By Rich W Woods
I spent the weekend walking around Engadget Expand in Manhattan. There were tons of different booths set up with new innovative technologies and products. All of them were the same. It was a new product, they were either selling them there or they would ship in a couple weeks.
There was, however, one group there that stood out from the crowd. This group was The Green Cat Collective. They had a device called The Sand Noise Device. This device was pretty much a sandbox that made music whenever anyone moved the sand around.

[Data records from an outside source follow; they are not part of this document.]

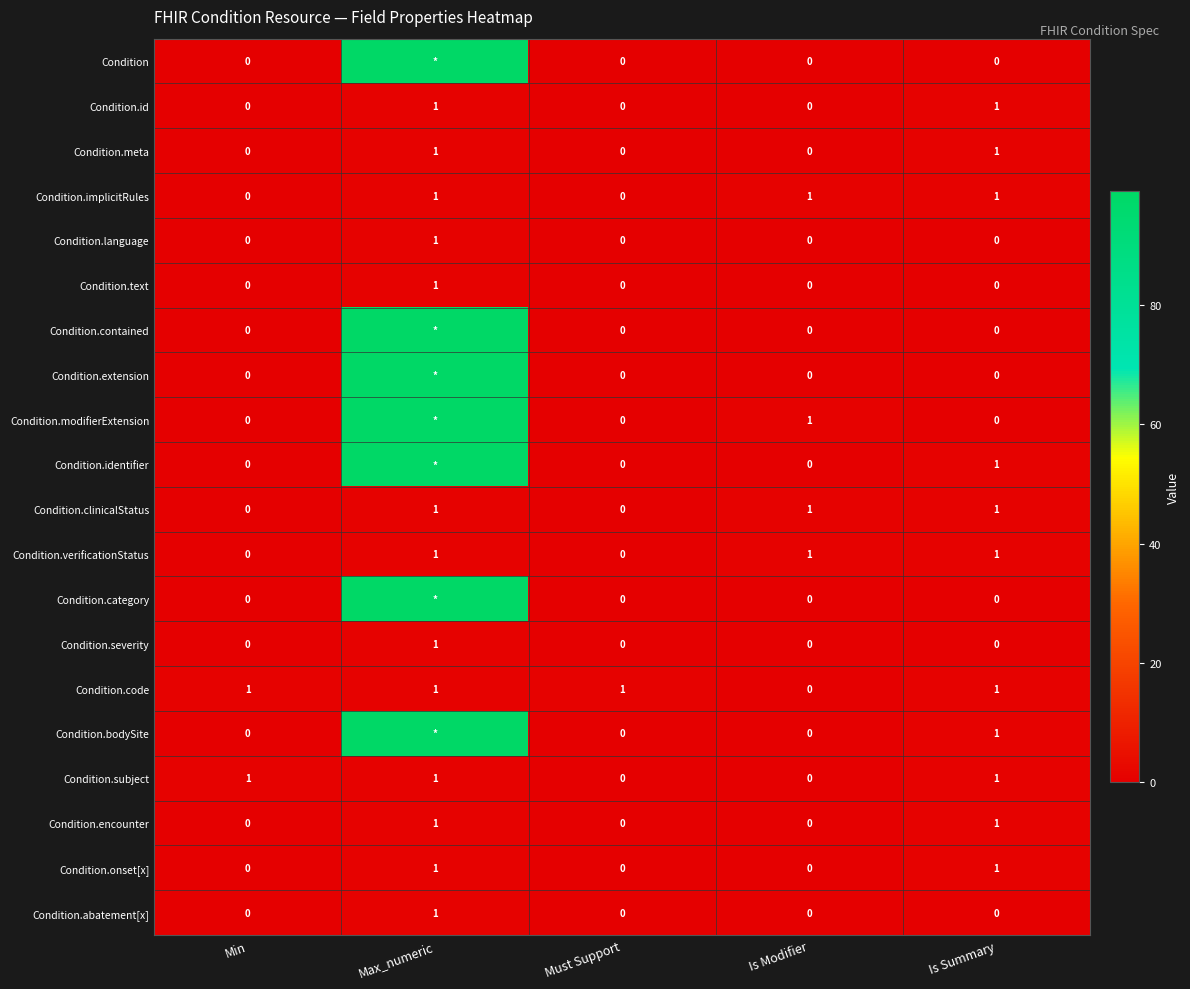

What value does the Condition.clinicalStatus series have at Is Modifier?

1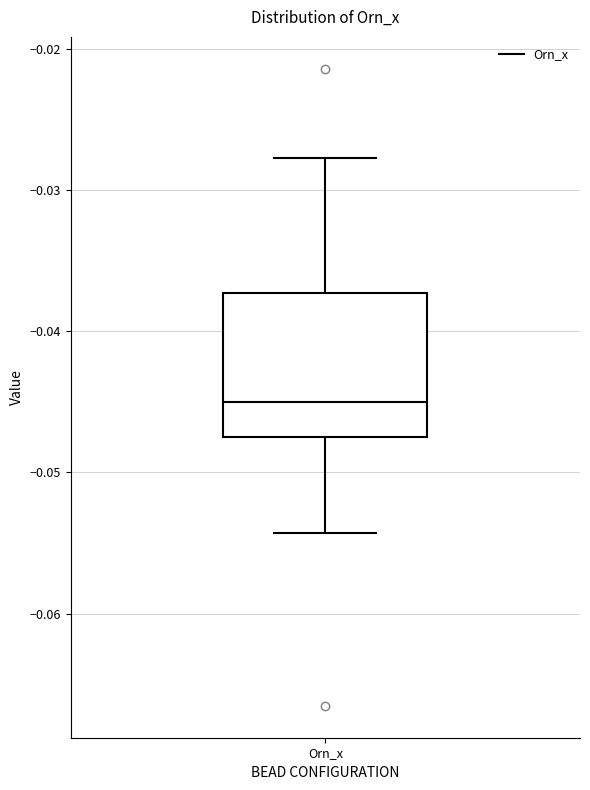

Where does the median line of the box for Orn_x sit on the y-axis? The values are not printed on the chart, so give them approximately, as read against the axis.

-0.045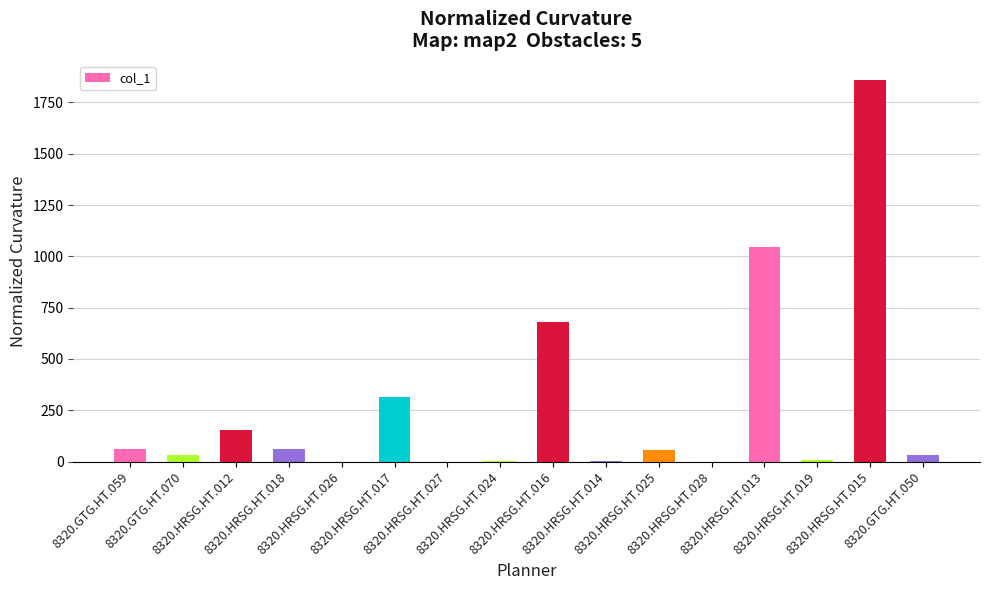

Are the bars grouped side by side (vs. stacked)?

No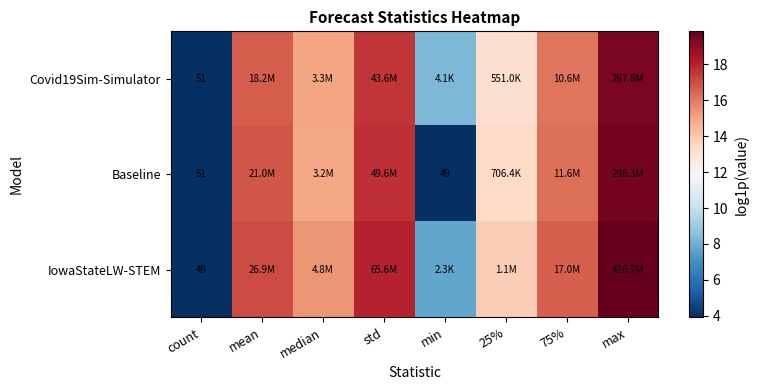

How many values in the IowaStateLW-STEM series exceed 16?

4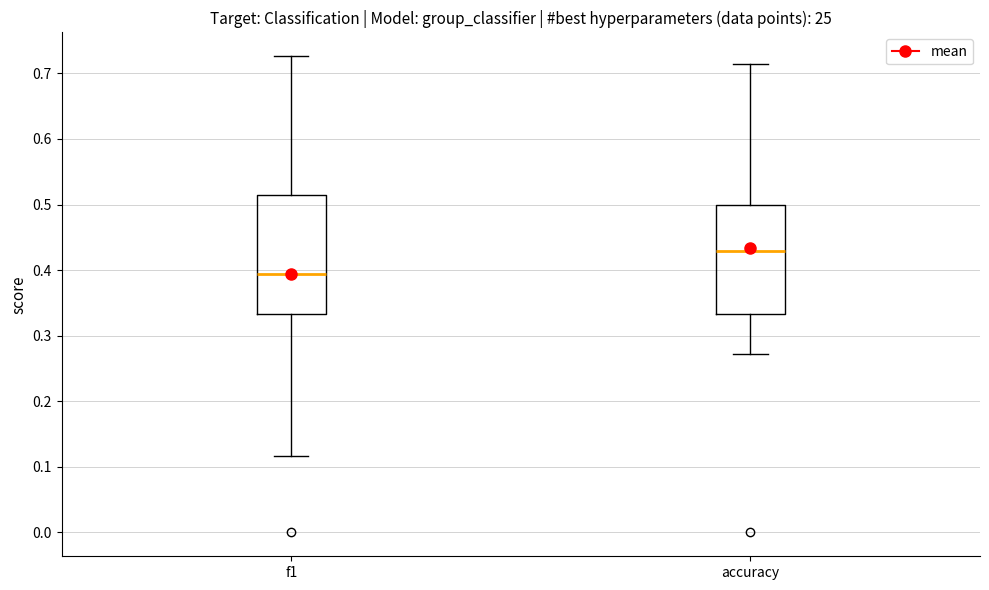

Reading left to right, read every box against the y-axis: the position of its median line, the range the box covers, and the ends of its whiskers. The values are not printed on the chart, so give them approximately, as read against the axis.

f1: median 0.39, box 0.33 to 0.51, whiskers 0.12 to 0.73
accuracy: median 0.43, box 0.33 to 0.50, whiskers 0.27 to 0.71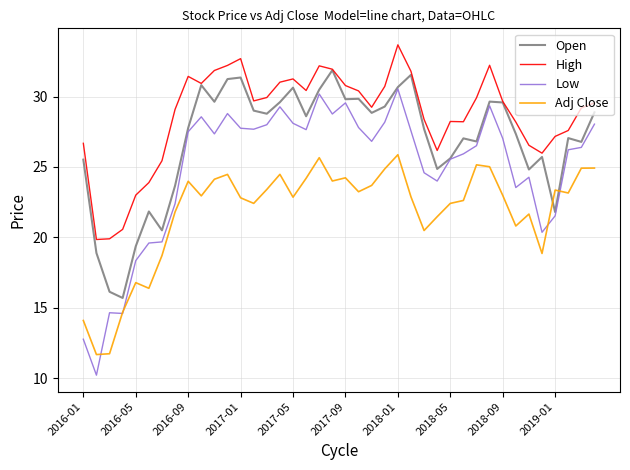

True or false: High and Adj Close intersect in this chart.

False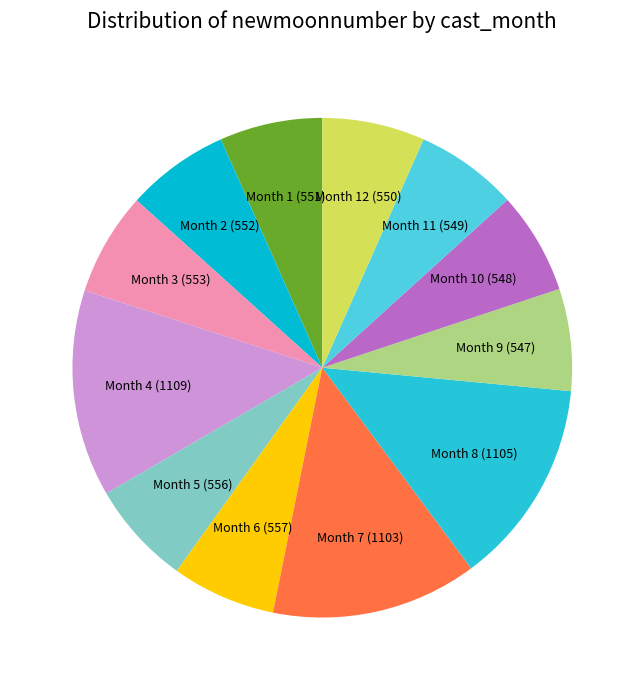

True or false: Month 4 (1109) accounts for 13% of the total.

True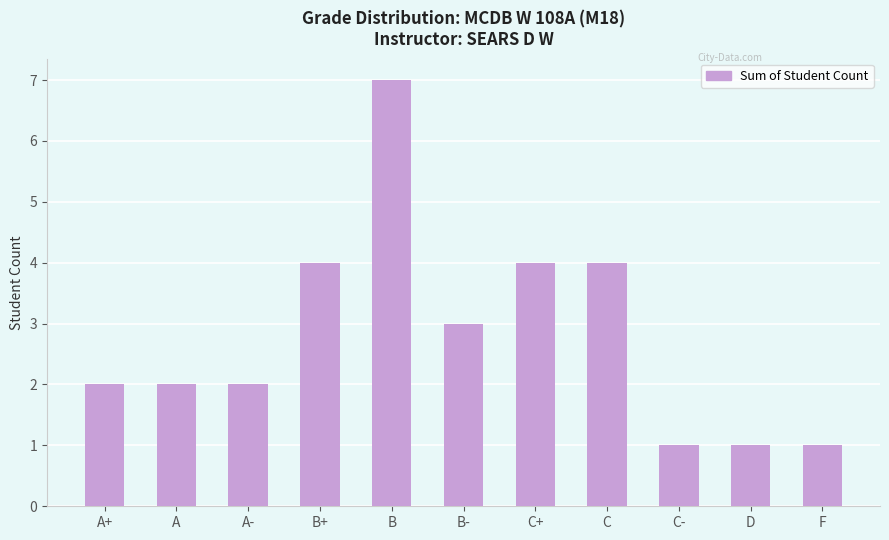

Approximately how many times larger is the value at A+ compared to C-?

2.0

My first question was the obvious one. What’s the point? Why does the world need a sandbox that makes noise when you play with the sand? The answer was the best answer I had heard throughout the entire convention. It’s art. That’s it. Technology being created for the sake of creating art was the most beautiful thing I had heard all weekend.
The Green Cat Collective
The Green Cat Collective consists of four people: Jay Van Dyke, Devin Dominguez, Jason Saxon, and Matt Roads. I know what you’re thinking. As far as I know, Jason Saxon is not related to Harold Saxon nor is he a Time Lord.
The man I met at Engadget Expand was Jay Van Dyke. The next question I asked was how he planned to make money. He said that maybe some company that might want a piece of art to be displayed in their lobby might want one. One thing was clear: art was primary and money was clearly secondary.
I also asked what products The Green Cat Collective would be working on in the future. He mentioned something about a device that would make music based on how the user drives.
The Sand Noise Device
The Sand Noise Device uses everyday hardware to work. It uses an Xbox Connect and a Playstation 4 camera to detect how the sand moves. I guess the didn’t want to be biased to any particular gaming platform.
Using a projector, devices are projected onto the sand. The virtual devices act just like a physical object would. “They have mass and obey the laws of gravity. They will slow down when climbing uphill, speed up when flowing downhill, get stuck in pits, and collide with the tangible objects. Users can even push the virtual objects around the sand with their hands.”
The virtual objects react to the shape of the sand. As the virtual objects move, they create sounds. Those sounds create music.